YOUR ASSIGNMENT => Reproduce every one of the records below line for line, without changing a single character.
[[ DATA TO EXAMINE, beginning ]]
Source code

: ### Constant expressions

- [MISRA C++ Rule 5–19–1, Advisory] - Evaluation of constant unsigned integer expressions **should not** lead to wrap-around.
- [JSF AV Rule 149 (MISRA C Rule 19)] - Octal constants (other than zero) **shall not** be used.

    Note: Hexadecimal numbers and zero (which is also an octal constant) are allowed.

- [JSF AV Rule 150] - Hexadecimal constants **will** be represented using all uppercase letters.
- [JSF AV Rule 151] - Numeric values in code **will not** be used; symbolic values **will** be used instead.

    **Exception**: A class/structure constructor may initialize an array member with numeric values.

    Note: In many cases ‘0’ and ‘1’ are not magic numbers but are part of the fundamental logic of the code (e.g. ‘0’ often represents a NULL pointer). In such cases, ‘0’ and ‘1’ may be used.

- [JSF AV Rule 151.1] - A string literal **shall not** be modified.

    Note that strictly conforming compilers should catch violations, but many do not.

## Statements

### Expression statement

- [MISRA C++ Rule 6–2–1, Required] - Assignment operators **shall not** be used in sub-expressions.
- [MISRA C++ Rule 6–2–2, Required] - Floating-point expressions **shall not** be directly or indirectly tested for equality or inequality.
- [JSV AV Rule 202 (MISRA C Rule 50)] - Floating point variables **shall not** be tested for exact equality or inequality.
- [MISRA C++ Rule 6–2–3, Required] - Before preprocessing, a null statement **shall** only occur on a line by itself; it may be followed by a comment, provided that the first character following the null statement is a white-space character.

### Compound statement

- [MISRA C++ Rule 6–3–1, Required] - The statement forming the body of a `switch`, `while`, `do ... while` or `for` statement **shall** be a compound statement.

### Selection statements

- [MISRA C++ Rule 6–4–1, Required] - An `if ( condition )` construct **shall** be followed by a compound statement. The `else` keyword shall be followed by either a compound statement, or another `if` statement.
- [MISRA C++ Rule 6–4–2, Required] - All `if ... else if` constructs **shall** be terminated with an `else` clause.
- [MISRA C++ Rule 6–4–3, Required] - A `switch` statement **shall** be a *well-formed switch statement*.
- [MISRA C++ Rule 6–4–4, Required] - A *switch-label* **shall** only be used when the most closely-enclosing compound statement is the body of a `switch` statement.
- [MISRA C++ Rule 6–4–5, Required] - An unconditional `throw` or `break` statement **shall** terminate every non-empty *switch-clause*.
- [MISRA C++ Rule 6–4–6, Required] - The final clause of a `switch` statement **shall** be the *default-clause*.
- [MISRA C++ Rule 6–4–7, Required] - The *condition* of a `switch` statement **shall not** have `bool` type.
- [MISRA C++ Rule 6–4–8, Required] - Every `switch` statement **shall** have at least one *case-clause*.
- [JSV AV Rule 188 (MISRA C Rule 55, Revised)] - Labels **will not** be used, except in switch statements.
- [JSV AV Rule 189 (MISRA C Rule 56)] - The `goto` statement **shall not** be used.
[[ DATA TO EXAMINE, end ]]
RESPONSE =>
Source code

: ### Constant expressions

- [MISRA C++ Rule 5–19–1, Advisory] - Evaluation of constant unsigned integer expressions **should not** lead to wrap-around.
- [JSF AV Rule 149 (MISRA C Rule 19)] - Octal constants (other than zero) **shall not** be used.

    Note: Hexadecimal numbers and zero (which is also an octal constant) are allowed.

- [JSF AV Rule 150] - Hexadecimal constants **will** be represented using all uppercase letters.
- [JSF AV Rule 151] - Numeric values in code **will not** be used; symbolic values **will** be used instead.

    **Exception**: A class/structure constructor may initialize an array member with numeric values.

    Note: In many cases ‘0’ and ‘1’ are not magic numbers but are part of the fundamental logic of the code (e.g. ‘0’ often represents a NULL pointer). In such cases, ‘0’ and ‘1’ may be used.

- [JSF AV Rule 151.1] - A string literal **shall not** be modified.

    Note that strictly conforming compilers should catch violations, but many do not.

## Statements

### Expression statement

- [MISRA C++ Rule 6–2–1, Required] - Assignment operators **shall not** be used in sub-expressions.
- [MISRA C++ Rule 6–2–2, Required] - Floating-point expressions **shall not** be directly or indirectly tested for equality or inequality.
- [JSV AV Rule 202 (MISRA C Rule 50)] - Floating point variables **shall not** be tested for exact equality or inequality.
- [MISRA C++ Rule 6–2–3, Required] - Before preprocessing, a null statement **shall** only occur on a line by itself; it may be followed by a comment, provided that the first character following the null statement is a white-space character.

### Compound statement

- [MISRA C++ Rule 6–3–1, Required] - The statement forming the body of a `switch`, `while`, `do ... while` or `for` statement **shall** be a compound statement.

### Selection statements

- [MISRA C++ Rule 6–4–1, Required] - An `if ( condition )` construct **shall** be followed by a compound statement. The `else` keyword shall be followed by either a compound statement, or another `if` statement.
- [MISRA C++ Rule 6–4–2, Required] - All `if ... else if` constructs **shall** be terminated with an `else` clause.
- [MISRA C++ Rule 6–4–3, Required] - A `switch` statement **shall** be a *well-formed switch statement*.
- [MISRA C++ Rule 6–4–4, Required] - A *switch-label* **shall** only be used when the most closely-enclosing compound statement is the body of a `switch` statement.
- [MISRA C++ Rule 6–4–5, Required] - An unconditional `throw` or `break` statement **shall** terminate every non-empty *switch-clause*.
- [MISRA C++ Rule 6–4–6, Required] - The final clause of a `switch` statement **shall** be the *default-clause*.
- [MISRA C++ Rule 6–4–7, Required] - The *condition* of a `switch` statement **shall not** have `bool` type.
- [MISRA C++ Rule 6–4–8, Required] - Every `switch` statement **shall** have at least one *case-clause*.
- [JSV AV Rule 188 (MISRA C Rule 55, Revised)] - Labels **will not** be used, except in switch statements.
- [JSV AV Rule 189 (MISRA C Rule 56)] - The `goto` statement **shall not** be used.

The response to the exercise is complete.